Focus on Health System Reform: Ban on Physician-Owned Hospitals

One provision of the Patient Protection and Affordable Care Act that takes effect at the end of this year is the restriction on physician ownership of hospitals in the Medicare program.  The health reform law also places major limits on the expansion of existing physician-owned hospitals.

New physician-owned facilities that are not certified as Medicare participants by December 31, 2010 will no longer be allowed into the program after that date.  Other changes to the law include capping levels of physician ownership, ending some exceptions to Stark self-referral bans and mandating more disclosure of physician owners’ potential conflicts of interest, if they send their patients to their own facilities.

Past legislative attempts to limit physician ownership of hospitals often targeted specialty hospitals such as orthopedic, cardiac and other surgical facilities.  However, limitations enacted by the PPACA will also impact acute care facilities, even some community hospitals that may have been financially supported by their physicians in the past.

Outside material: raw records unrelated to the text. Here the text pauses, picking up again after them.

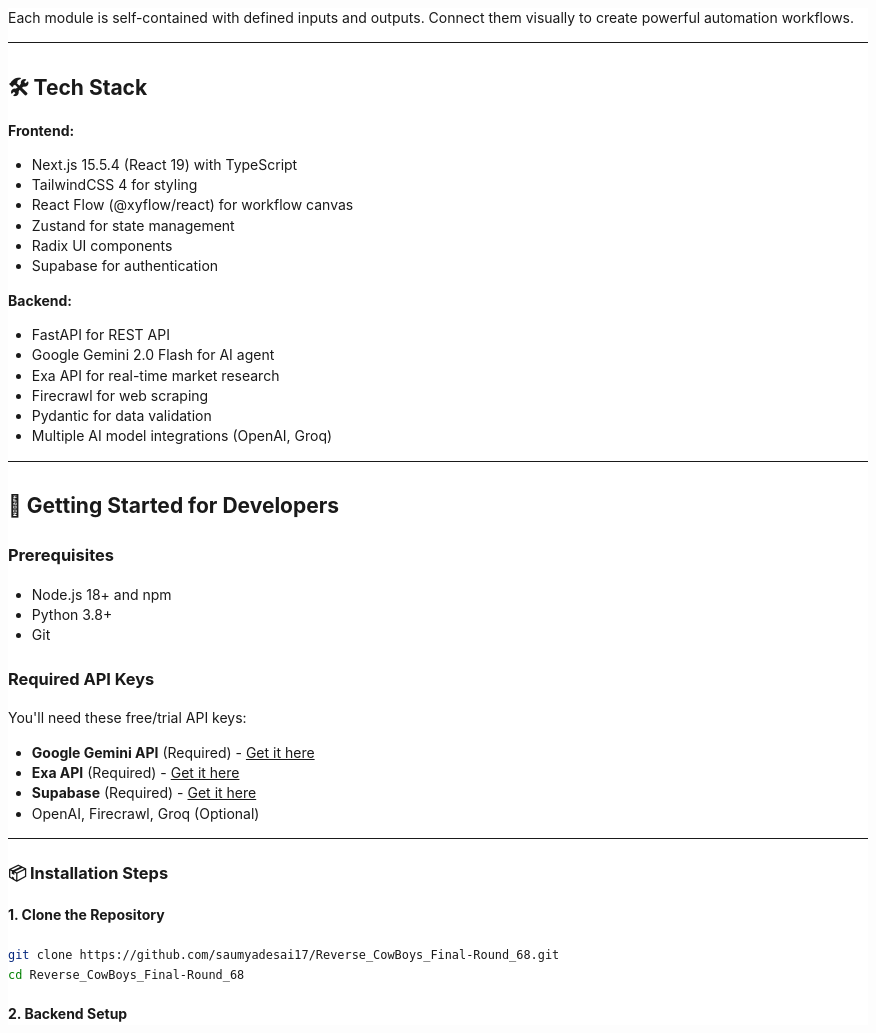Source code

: Each module is self-contained with defined inputs and outputs. Connect them visually to create powerful automation workflows.

---

## 🛠️ Tech Stack

**Frontend:**
- Next.js 15.5.4 (React 19) with TypeScript
- TailwindCSS 4 for styling
- React Flow (@xyflow/react) for workflow canvas
- Zustand for state management
- Radix UI components
- Supabase for authentication

**Backend:**
- FastAPI for REST API
- Google Gemini 2.0 Flash for AI agent
- Exa API for real-time market research
- Firecrawl for web scraping
- Pydantic for data validation
- Multiple AI model integrations (OpenAI, Groq)

---

## 🚀 Getting Started for Developers

### Prerequisites

- Node.js 18+ and npm
- Python 3.8+
- Git

### Required API Keys

You'll need these free/trial API keys:
- **Google Gemini API** (Required) - [Get it here](https://ai.google.dev/)
- **Exa API** (Required) - [Get it here](https://exa.ai/)
- **Supabase** (Required) - [Get it here](https://supabase.com/)
- OpenAI, Firecrawl, Groq (Optional)

---

### 📦 Installation Steps

#### 1. Clone the Repository
```bash
git clone https://github.com/saumyadesai17/Reverse_CowBoys_Final-Round_68.git
cd Reverse_CowBoys_Final-Round_68
```

#### 2. Backend Setup
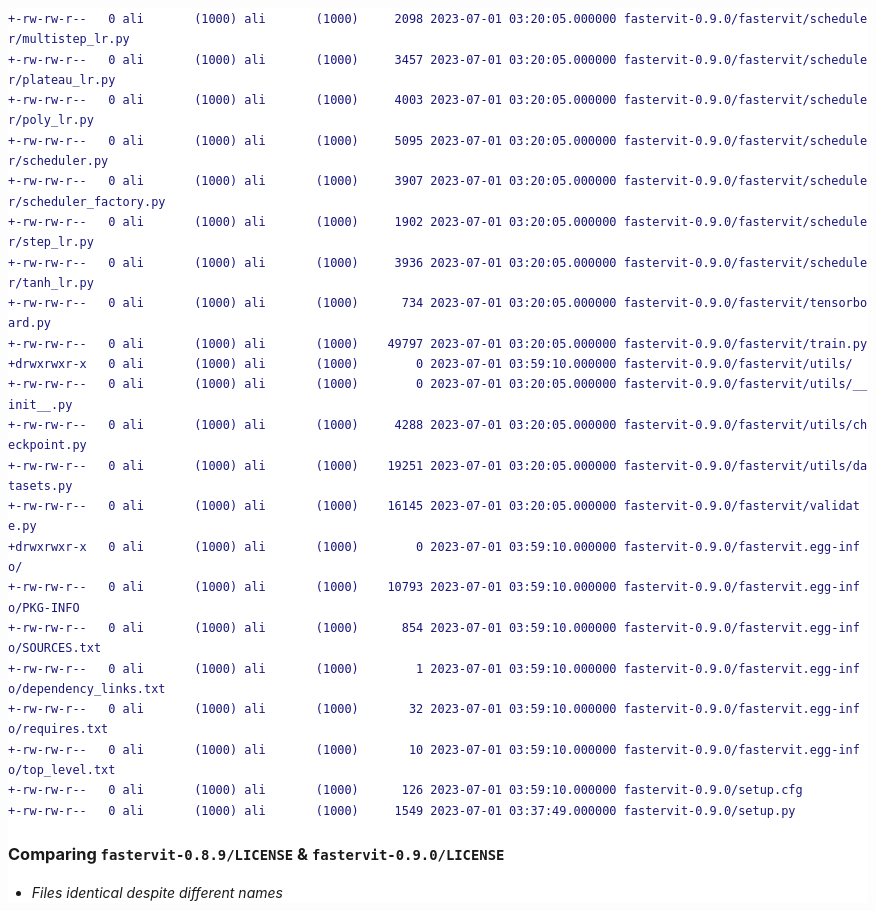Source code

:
 ```diff
+-rw-rw-r--   0 ali       (1000) ali       (1000)     2098 2023-07-01 03:20:05.000000 fastervit-0.9.0/fastervit/scheduler/multistep_lr.py
+-rw-rw-r--   0 ali       (1000) ali       (1000)     3457 2023-07-01 03:20:05.000000 fastervit-0.9.0/fastervit/scheduler/plateau_lr.py
+-rw-rw-r--   0 ali       (1000) ali       (1000)     4003 2023-07-01 03:20:05.000000 fastervit-0.9.0/fastervit/scheduler/poly_lr.py
+-rw-rw-r--   0 ali       (1000) ali       (1000)     5095 2023-07-01 03:20:05.000000 fastervit-0.9.0/fastervit/scheduler/scheduler.py
+-rw-rw-r--   0 ali       (1000) ali       (1000)     3907 2023-07-01 03:20:05.000000 fastervit-0.9.0/fastervit/scheduler/scheduler_factory.py
+-rw-rw-r--   0 ali       (1000) ali       (1000)     1902 2023-07-01 03:20:05.000000 fastervit-0.9.0/fastervit/scheduler/step_lr.py
+-rw-rw-r--   0 ali       (1000) ali       (1000)     3936 2023-07-01 03:20:05.000000 fastervit-0.9.0/fastervit/scheduler/tanh_lr.py
+-rw-rw-r--   0 ali       (1000) ali       (1000)      734 2023-07-01 03:20:05.000000 fastervit-0.9.0/fastervit/tensorboard.py
+-rw-rw-r--   0 ali       (1000) ali       (1000)    49797 2023-07-01 03:20:05.000000 fastervit-0.9.0/fastervit/train.py
+drwxrwxr-x   0 ali       (1000) ali       (1000)        0 2023-07-01 03:59:10.000000 fastervit-0.9.0/fastervit/utils/
+-rw-rw-r--   0 ali       (1000) ali       (1000)        0 2023-07-01 03:20:05.000000 fastervit-0.9.0/fastervit/utils/__init__.py
+-rw-rw-r--   0 ali       (1000) ali       (1000)     4288 2023-07-01 03:20:05.000000 fastervit-0.9.0/fastervit/utils/checkpoint.py
+-rw-rw-r--   0 ali       (1000) ali       (1000)    19251 2023-07-01 03:20:05.000000 fastervit-0.9.0/fastervit/utils/datasets.py
+-rw-rw-r--   0 ali       (1000) ali       (1000)    16145 2023-07-01 03:20:05.000000 fastervit-0.9.0/fastervit/validate.py
+drwxrwxr-x   0 ali       (1000) ali       (1000)        0 2023-07-01 03:59:10.000000 fastervit-0.9.0/fastervit.egg-info/
+-rw-rw-r--   0 ali       (1000) ali       (1000)    10793 2023-07-01 03:59:10.000000 fastervit-0.9.0/fastervit.egg-info/PKG-INFO
+-rw-rw-r--   0 ali       (1000) ali       (1000)      854 2023-07-01 03:59:10.000000 fastervit-0.9.0/fastervit.egg-info/SOURCES.txt
+-rw-rw-r--   0 ali       (1000) ali       (1000)        1 2023-07-01 03:59:10.000000 fastervit-0.9.0/fastervit.egg-info/dependency_links.txt
+-rw-rw-r--   0 ali       (1000) ali       (1000)       32 2023-07-01 03:59:10.000000 fastervit-0.9.0/fastervit.egg-info/requires.txt
+-rw-rw-r--   0 ali       (1000) ali       (1000)       10 2023-07-01 03:59:10.000000 fastervit-0.9.0/fastervit.egg-info/top_level.txt
+-rw-rw-r--   0 ali       (1000) ali       (1000)      126 2023-07-01 03:59:10.000000 fastervit-0.9.0/setup.cfg
+-rw-rw-r--   0 ali       (1000) ali       (1000)     1549 2023-07-01 03:37:49.000000 fastervit-0.9.0/setup.py
```

### Comparing `fastervit-0.8.9/LICENSE` & `fastervit-0.9.0/LICENSE`

 * *Files identical despite different names*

Until many pending federal lawsuits are settled, existing plans for new or expanding physician-owned hospitals are in a holding pattern.  The new law caps ownership levels to where they were at the bill’s passage (March 23, 2010).  According to the Physician Hospitals of America, there are currently 265 physician-owned facilities in 34 states that employ more than 75,000 workers with an average bed size of 233 general acute care beds that will be negatively impacted by the restrictions.